### Exercise material:
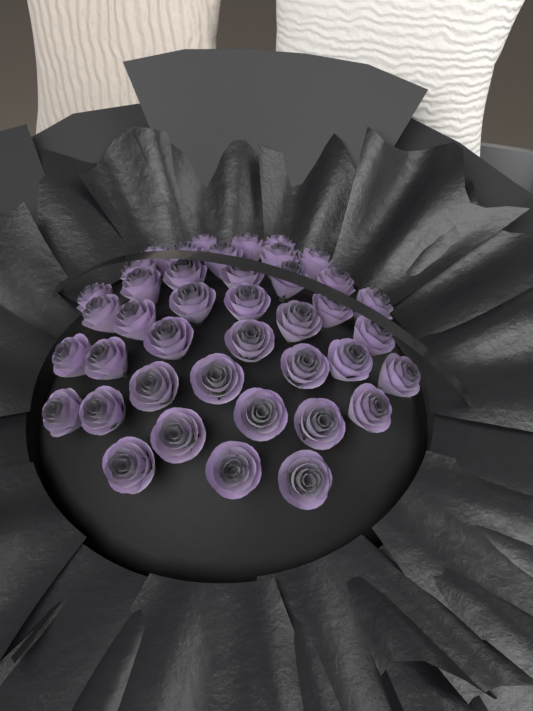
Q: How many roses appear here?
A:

* * *

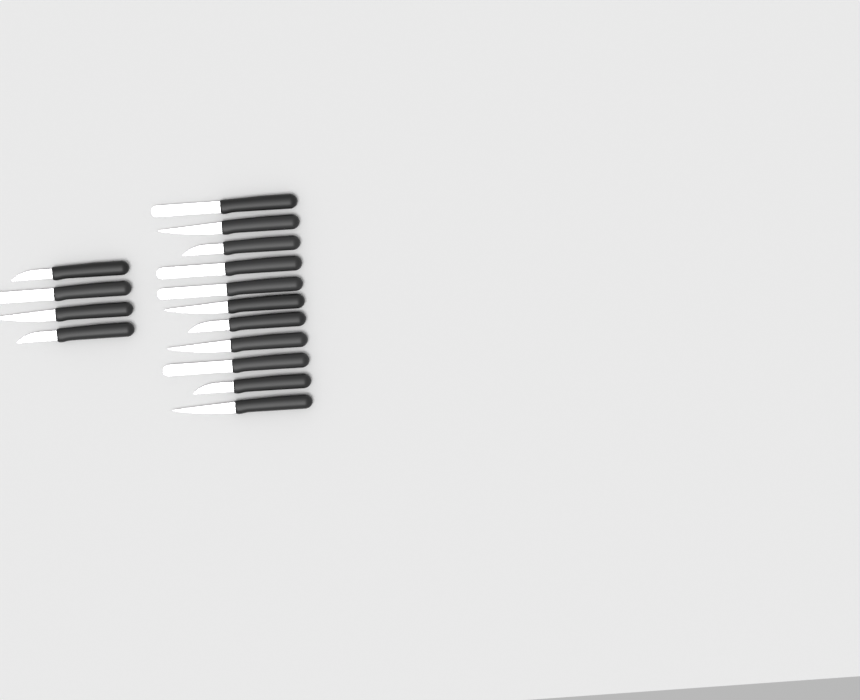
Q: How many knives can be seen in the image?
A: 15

--

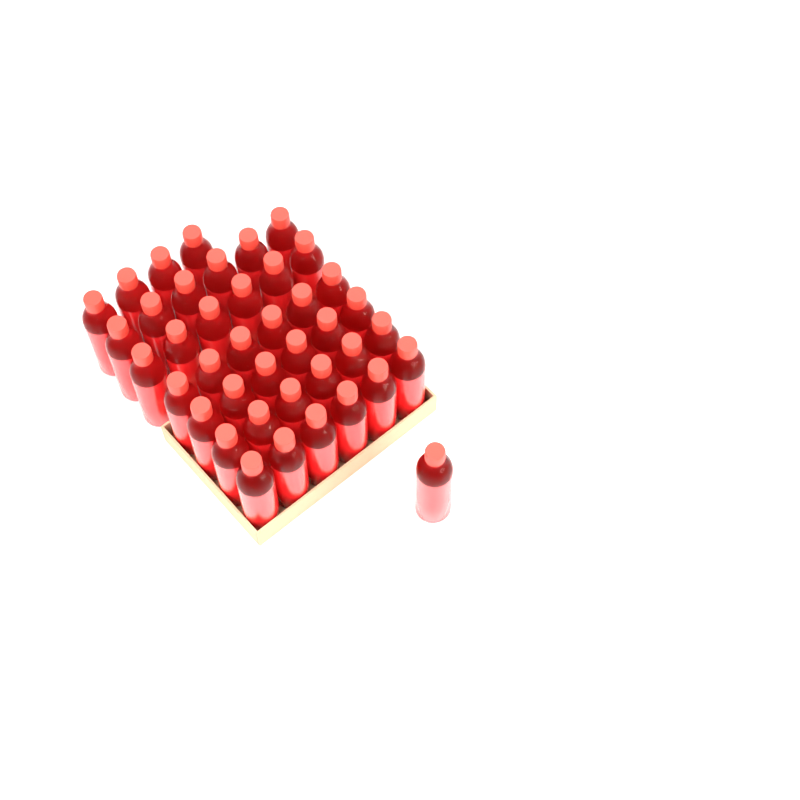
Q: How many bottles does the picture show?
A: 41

### Task instructions:
Pull out each line in the entries above that contains the word "many".

### Result of the exercise:
Q: How many roses appear here?
Q: How many knives can be seen in the image?
Q: How many bottles does the picture show?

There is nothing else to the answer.